As one of the founding parents of modern software Product Management,  I found Marty Cagan a good place to start:

I want [Product Managers] to understand they need to worry about all aspects of the business, but I also believe strongly in the importance of humility for a product manager, and I need to make sure they’re not thinking the title gives them anything beyond a shot at earning the respect of their team.

– Marty Cagan, My Favorite PM Interview Question

Are you just administering the backlog, or are you actually tackling and solving difficult problems for your customers and your business?

Marty Cagan, Product Manager vs. Product Owner Revisited

There's a phrase which originated with Ben Horowitz's post Good Product Manager/Bad Product Manager, "the CEO of the product". It's a phrase I initially railed against in my reading, particularly in context of our Automattic culture which values independent, self-motivated, and extremely capable individuals. In my initial thinking I was leaning more towards a collaborative model, but the Marty Cagan posts above (and some key chats with others in my team) have turned me around, and now I see the value of the responsibility and strong links between the measure of the product manager and the success of the product.
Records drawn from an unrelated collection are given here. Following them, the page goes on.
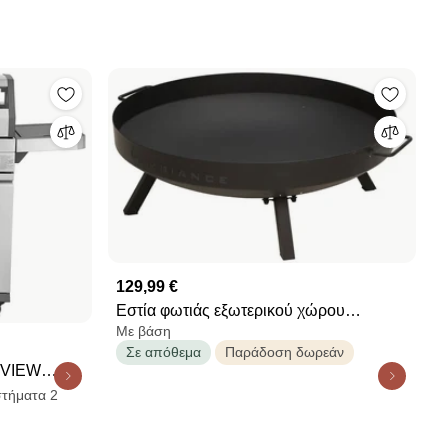
129,99 €
Εστία φωτιάς εξωτερικού χώρου
Με βάση
Ambiance με βάση, 75x27cm, Μαύρο
Σε απόθεμα
Παράδοση δωρεάν
 VIEW
στήματα 2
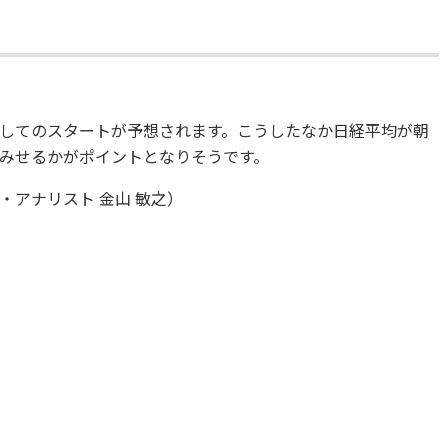
してのスタートが予想されます。こうしたなか日経平均が朝
みせるかがポイントとなりそうです。
アナリスト 金山 敏之）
Horowitz points out that his Good Product Manager/Bad Product Manager article was written many years ago, but even with that perspective it's worth a read:

Good product managers know the market, the product, the product line and the competition extremely well and operate from a strong basis of knowledge and confidence. A good product manager is the CEO of the product. A good product manager takes full responsibility and measures themselves in terms of the success of the product.

Ben Horowitz, Good Product Manager/Bad Product Manager 

Rarely do any delivery functions report to the Product Manager, meaning Product Managers are dependent on others to deliver the product they are measured on. A fact which is emphasised in this line from one of Marty's quotes above: "I need to make sure [Product Managers are not] thinking the title gives them anything beyond a shot at earning the respect of their team". This tension is felt keenly in some of the articles I've read, in particular:

…you are not the CEO of anything…

This may seem like mere semantics but the distinction is important. Too many product managers I meet buy into this trope of CEO-of-the-product and believe their role is to act like an authoritarian CEO, often with disastrous results. These product managers tend to believe they have all the answers, that they produce the best solutions and designs, and that their teams should just do what they’re told. They’re mini-CEOs after all!

…Truly successful product leaders instead embrace their lack of authority and lead their teams and the wider company through communication, vision, and influence. They focus on collaborating across the company, bringing together the best people to move the product forward, and setting those teams free to execute on their product vision.

Martin Eriksson, Product Managers – You Are Not the CEO of Anything

Having re-read the Eriksson and the Cagan posts, both seem to me to be arguing for very similar positions: leadership without authority, and closely linking the success of the product to the measure of the Product Manager. The reference to CEO is a positive assignment of responsibility, not a licence to a command and control style of leadership.

More on Product Management as I find it; as my honoured colleague John Maeda says, "I'm learning".